Suzanne remains on the floor, her eyes fixed on the pages of yellow squiggles.
***
Later, Suzanne is nursing Ashlyn in the family room. Katie arrives with a sheet of Hello Kitty stickers which she proceeds to put on Erin and her mother. She also has more questions.
She pries herself a spot between the soft arm of the couch and the warmth of her mother. The pink watch on Katie’s wrist measures minutes and hours, not months.
“Mommy, how long is six months?”
“Well, six months is a long time. It’ll be summer, and we’ll almost be ready for school. But Daddy will be able to take you to the bus stop.”
“Yeah, I won’t be in pre-k then.”
“That’s right, you’ll be in kindergarten.”
“I wish it was one week. I wish it was one day.”
“Me, too. You know Daddy’s gonna be all right and OK, and he’s gonna come back?”
“I don’t know he’s gonna be OK.”
“Yes, he will.
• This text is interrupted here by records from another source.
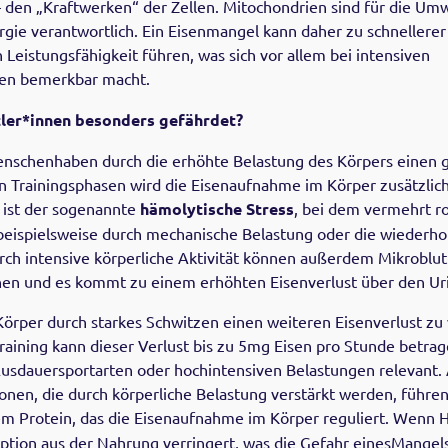
– den „Kraftwerken“ der Zellen. Mitochondrien sind für die U
rgie verantwortlich. Ein Eisenmangel kann daher zu schneller
 Leistungsfähigkeit führen, was sich vor allem bei intensiven
gen bemerkbar macht.
ler*innen besonders gefährdet?
enschenhaben durch die erhöhte Belastung des Körpers einen 
en Trainingsphasen wird die Eisenaufnahme im Körper zusätzlich
 ist der sogenannte
hämolytische Stress
, bei dem vermehrt r
beispielsweise durch mechanische Belastung oder die wiederh
rch intensive körperliche Aktivität können außerdem Mikrobl
hen und es kommt zu einem erhöhten Eisenverlust über den Uri
 Körper durch starkes Schwitzen einen weiteren Eisenverlust zu 
raining kann dieser Verlust bis zu 5mg Eisen pro Stunde betrage
usdauersportarten oder hochintensiven Belastungen relevant.
nen, die durch körperliche Belastung verstärkt werden, führe
em Protein, das die Eisenaufnahme im Körper reguliert. Wenn He
rption aus der Nahrung verringert, was die Gefahr einesMangels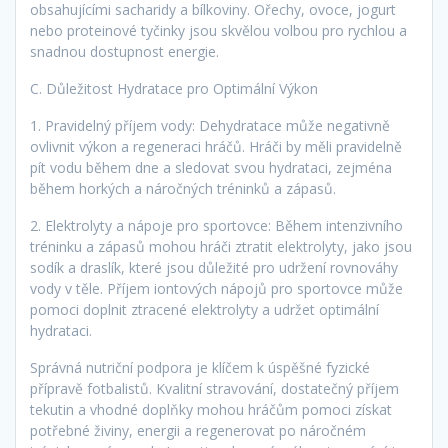
obsahujícími sacharidy a bílkoviny. Ořechy, ovoce, jogurt
nebo proteinové tyčinky jsou skvělou volbou pro rychlou a
snadnou dostupnost energie.
C. Důležitost Hydratace pro Optimální Výkon
1. Pravidelný příjem vody: Dehydratace může negativně
ovlivnit výkon a regeneraci hráčů. Hráči by měli pravidelně
pít vodu během dne a sledovat svou hydrataci, zejména
během horkých a náročných tréninků a zápasů.
2. Elektrolyty a nápoje pro sportovce: Během intenzivního
tréninku a zápasů mohou hráči ztratit elektrolyty, jako jsou
sodík a draslík, které jsou důležité pro udržení rovnováhy
vody v těle. Příjem iontových nápojů pro sportovce může
pomoci doplnit ztracené elektrolyty a udržet optimální
hydrataci.
Správná nutriční podpora je klíčem k úspěšné fyzické
přípravě fotbalistů. Kvalitní stravování, dostatečný příjem
tekutin a vhodné doplňky mohou hráčům pomoci získat
potřebné živiny, energii a regenerovat po náročném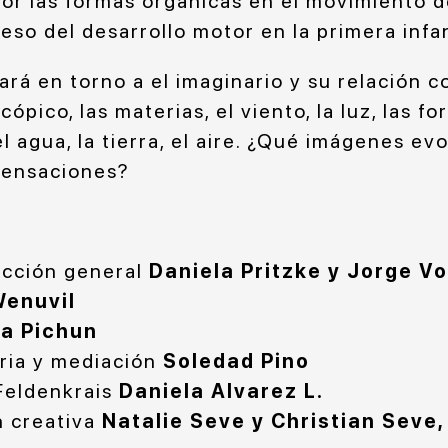
r las formas orgánicas en el movimiento 
oceso del desarrollo motor en la primera infa
gará en torno a el imaginario y su relación co
cópico, las materias, el viento, la luz, las 
el agua, la tierra, el aire. ¿Qué imágenes ev
sensaciones?
ección general
Daniela Pritzke y Jorge Vo
Wenuvil
ia Pichun
ria y mediación
Soledad Pino
Feldenkrais
Daniela Alvarez L.
n creativa
Natalie Seve y Christian Seve,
He’ll be OK, and he’ll come back.”
Katie stares at a Baby Einstein video on television.
A juvenile version of a Mozart concerto fills the room.
***
By midafternoon Katie isn’t feeling well. She has a fever, and she’s throwing up. Stomach virus, her mother figures. Suzanne builds a fire in the fireplace to help soothe her, while Katie lies on the couch. A “Curious George” video keeps her entertained.
Erin and Ashlyn are down for naps. In the relative quiet of this February day, their mother goes through the family budget to see how much longer she can keep the nanny. Another mom at Katie’s preschool helped raise money to hire the extra hands.
Three kids under the age of 6 are quite a lot to handle, particularly when the family disciplinarian is overseas.
Soon the phone rings.
It’s Ken. He’s at the Atlanta airport waiting for his flight to a destination he cannot share.
Suzanne tells him about Katie’s illness. She passes her the phone. In the best I’m-really-really-sick voice she can muster, she tells her father about her tummy ache, blow by blow. She also tells him she loves him.
“OK, I’ll call you back when I’m feeling better, Daddy.”
She trusts that even in Iraq, he will answer if she calls.